Excerpt.

--

The inverse negates both parts:

Inverse: If it is not raining, then the ground is not wet. $(\neg p \rightarrow \neg q)$

Again, this is not necessarily true. It might not be raining right now, but the ground could still be wet from earlier rain.

The contrapositive both switches and negates:

Contrapositive: If the ground is not wet, then it is not raining. $(\neg q \rightarrow \neg p)$

Here is the key insight: the contrapositive is always logically equivalent to the original statement. If the original is true, the contrapositive must be true, and vice versa. Think about it: if rain always makes the ground wet, then finding dry ground means it cannot be raining.

Form Structure From “If raining, then wet”
Conditional If $p$, then $q$ If raining, then wet
Converse If $q$, then $p$ If wet, then raining
Inverse If not $p$, then not $q$ If not raining, then not wet
Contrapositive If not $q$, then not $p$ If not wet, then not raining

Remember: The conditional and contrapositive are logically equivalent. The converse and inverse are logically equivalent to each other, but not to the original.

Biconditional Statements

Sometimes a statement and its converse are both true. When this happens, we can combine them into a single biconditional statement using the phrase “if and only if.”

--

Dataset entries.
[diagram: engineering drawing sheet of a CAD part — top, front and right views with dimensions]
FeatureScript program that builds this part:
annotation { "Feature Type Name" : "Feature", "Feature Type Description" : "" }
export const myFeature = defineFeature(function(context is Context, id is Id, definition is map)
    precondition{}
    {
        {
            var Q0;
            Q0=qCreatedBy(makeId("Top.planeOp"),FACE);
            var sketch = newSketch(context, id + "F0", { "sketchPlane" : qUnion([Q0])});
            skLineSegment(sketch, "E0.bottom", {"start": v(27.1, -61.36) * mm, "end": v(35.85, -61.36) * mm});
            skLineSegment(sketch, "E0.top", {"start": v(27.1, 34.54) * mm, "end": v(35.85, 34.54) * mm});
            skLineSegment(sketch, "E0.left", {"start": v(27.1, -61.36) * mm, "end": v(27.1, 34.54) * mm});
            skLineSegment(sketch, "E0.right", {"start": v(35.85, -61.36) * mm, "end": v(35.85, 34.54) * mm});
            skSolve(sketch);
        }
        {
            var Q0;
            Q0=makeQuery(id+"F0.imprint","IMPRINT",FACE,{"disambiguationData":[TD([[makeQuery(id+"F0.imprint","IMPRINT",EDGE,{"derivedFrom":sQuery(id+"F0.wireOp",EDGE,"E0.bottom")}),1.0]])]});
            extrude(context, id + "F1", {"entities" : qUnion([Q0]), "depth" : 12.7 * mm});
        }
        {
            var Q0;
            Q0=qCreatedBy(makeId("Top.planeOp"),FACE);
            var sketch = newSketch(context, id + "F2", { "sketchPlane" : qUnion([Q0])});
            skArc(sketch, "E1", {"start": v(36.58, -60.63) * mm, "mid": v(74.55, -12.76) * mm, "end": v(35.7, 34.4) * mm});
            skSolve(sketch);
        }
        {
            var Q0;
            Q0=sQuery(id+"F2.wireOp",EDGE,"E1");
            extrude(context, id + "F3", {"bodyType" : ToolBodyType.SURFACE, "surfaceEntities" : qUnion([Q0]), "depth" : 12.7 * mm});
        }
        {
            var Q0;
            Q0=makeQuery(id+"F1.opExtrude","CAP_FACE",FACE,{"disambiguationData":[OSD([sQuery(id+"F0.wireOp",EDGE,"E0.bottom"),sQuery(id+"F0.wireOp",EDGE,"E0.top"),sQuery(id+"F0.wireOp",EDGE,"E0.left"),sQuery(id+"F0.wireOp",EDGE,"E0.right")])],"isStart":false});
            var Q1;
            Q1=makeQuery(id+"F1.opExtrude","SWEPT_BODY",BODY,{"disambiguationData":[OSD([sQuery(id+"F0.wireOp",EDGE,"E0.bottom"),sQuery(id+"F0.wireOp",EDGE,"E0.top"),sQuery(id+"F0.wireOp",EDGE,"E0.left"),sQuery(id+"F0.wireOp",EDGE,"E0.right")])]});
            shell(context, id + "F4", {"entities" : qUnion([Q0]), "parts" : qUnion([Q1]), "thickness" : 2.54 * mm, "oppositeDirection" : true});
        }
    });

--

Task item A. For the excerpt on conditional statements, decide whether each statement agrees with it. Answer yes or no, and quote the words from the excerpt that settle it. (i) The contrapositive is always logically equivalent to the original statement. (ii) The inverse is logically equivalent to the original conditional. (iii) A biconditional statement is formed with the phrase "if and only if."
Task item B. Write out the passage of the excerpt on conditional statements between "Contrapositive: If the" and "to the original.", inclusive.
Task item C. Continue the excerpt on conditional statements from where it stops.

Answer box A.
(i) Yes: "the contrapositive is always logically equivalent to the original statement."
(ii) No: "The converse and inverse are logically equivalent to each other, but not to the original."
(iii) Yes: "we can combine them into a single biconditional statement using the phrase “if and only if.”"

Answer box B.
Contrapositive: If the ground is not wet, then it is not raining. $(\neg q \rightarrow \neg p)$

Here is the key insight: the contrapositive is always logically equivalent to the original statement. If the original is true, the contrapositive must be true, and vice versa. Think about it: if rain always makes the ground wet, then finding dry ground means it cannot be raining.

Form Structure From “If raining, then wet”
Conditional If $p$, then $q$ If raining, then wet
Converse If $q$, then $p$ If wet, then raining
Inverse If not $p$, then not $q$ If not raining, then not wet
Contrapositive If not $q$, then not $p$ If not wet, then not raining

Remember: The conditional and contrapositive are logically equivalent. The converse and inverse are logically equivalent to each other, but not to the original.

Answer box C.
Consider this statement about angles: “An angle is a right angle if and only if it measures 90 degrees.”

This means two things are true:

  1. If an angle is a right angle, then it measures 90 degrees.
  2. If an angle measures 90 degrees, then it is a right angle.

The biconditional is written symbolically as $p \leftrightarrow q$, and it is true only when both the conditional and its converse are true.

Biconditionals often appear as definitions in mathematics. When you see “if and only if” (sometimes abbreviated “iff”), you know the relationship works both ways.

Laws of Logic: Building Chains of Reasoning

Two fundamental laws allow us to connect statements and build arguments.

Law of Detachment (Modus Ponens)

If you know that a conditional statement is true, and you know that the hypothesis is true, then you can conclude that the conclusion is true.

Symbolically: If $p \rightarrow q$ is true, and $p$ is true, then $q$ is true.

Example:

  • Statement 1: If a figure is a square, then it has four right angles.
  • Statement 2: Figure ABCD is a square.
  • Conclusion: Figure ABCD has four right angles.

This might seem obvious, but it is the fundamental logical move that powers all of mathematics.

Law of Syllogism (Chain Rule)

If you have two conditional statements where the conclusion of the first matches the hypothesis of the second, you can chain them together.

Symbolically: If $p \rightarrow q$ is true, and $q \rightarrow r$ is true, then $p \rightarrow r$ is true.

Example:

  • Statement 1: If it is Saturday, then I go to the farmer’s market.
  • Statement 2: If I go to the farmer’s market, then I buy fresh vegetables.
  • Conclusion: If it is Saturday, then I buy fresh vegetables.

This law allows us to build long chains of reasoning, where each link connects to the next.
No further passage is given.